Directive. Please copy each line of the listing that includes the string "item".
━━━━
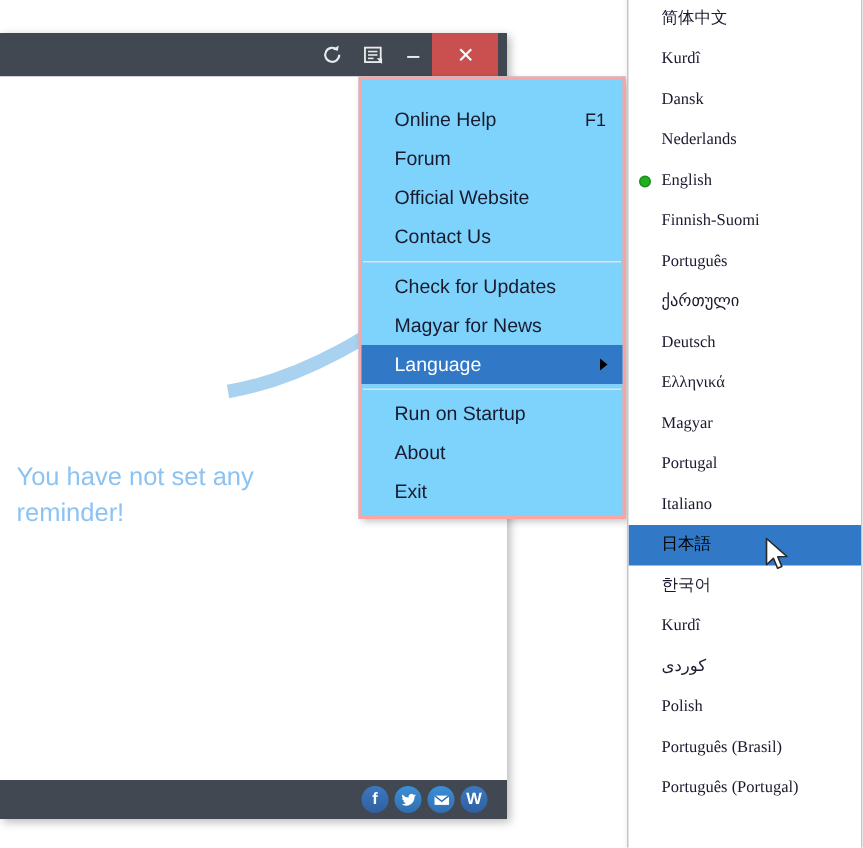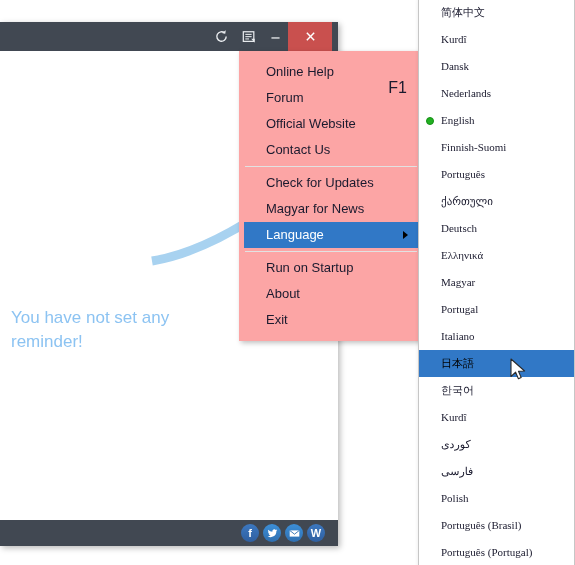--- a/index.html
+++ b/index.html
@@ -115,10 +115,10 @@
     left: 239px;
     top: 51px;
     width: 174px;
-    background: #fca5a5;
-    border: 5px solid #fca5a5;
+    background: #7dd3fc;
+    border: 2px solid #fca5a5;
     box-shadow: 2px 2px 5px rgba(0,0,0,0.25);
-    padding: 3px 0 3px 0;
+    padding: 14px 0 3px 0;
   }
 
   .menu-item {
━━━━
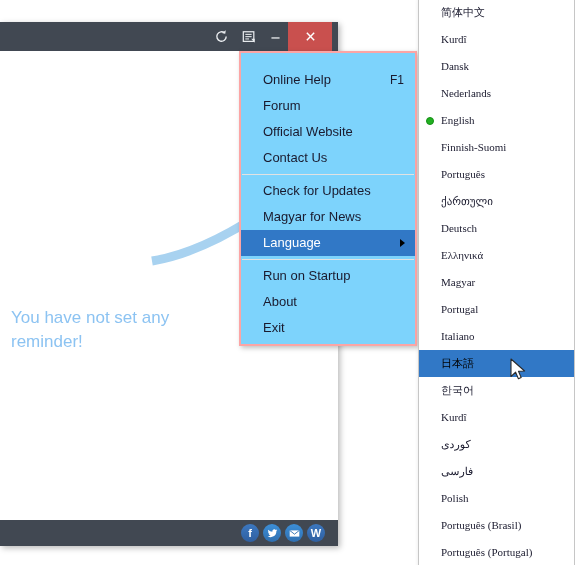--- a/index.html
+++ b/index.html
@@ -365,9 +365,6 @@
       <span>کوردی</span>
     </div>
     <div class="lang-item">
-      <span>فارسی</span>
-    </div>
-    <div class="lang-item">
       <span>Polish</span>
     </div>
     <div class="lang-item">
━━━━
Answer for this exercise.
   .menu-item {
     <div class="lang-item">
-    <div class="lang-item">
     <div class="lang-item">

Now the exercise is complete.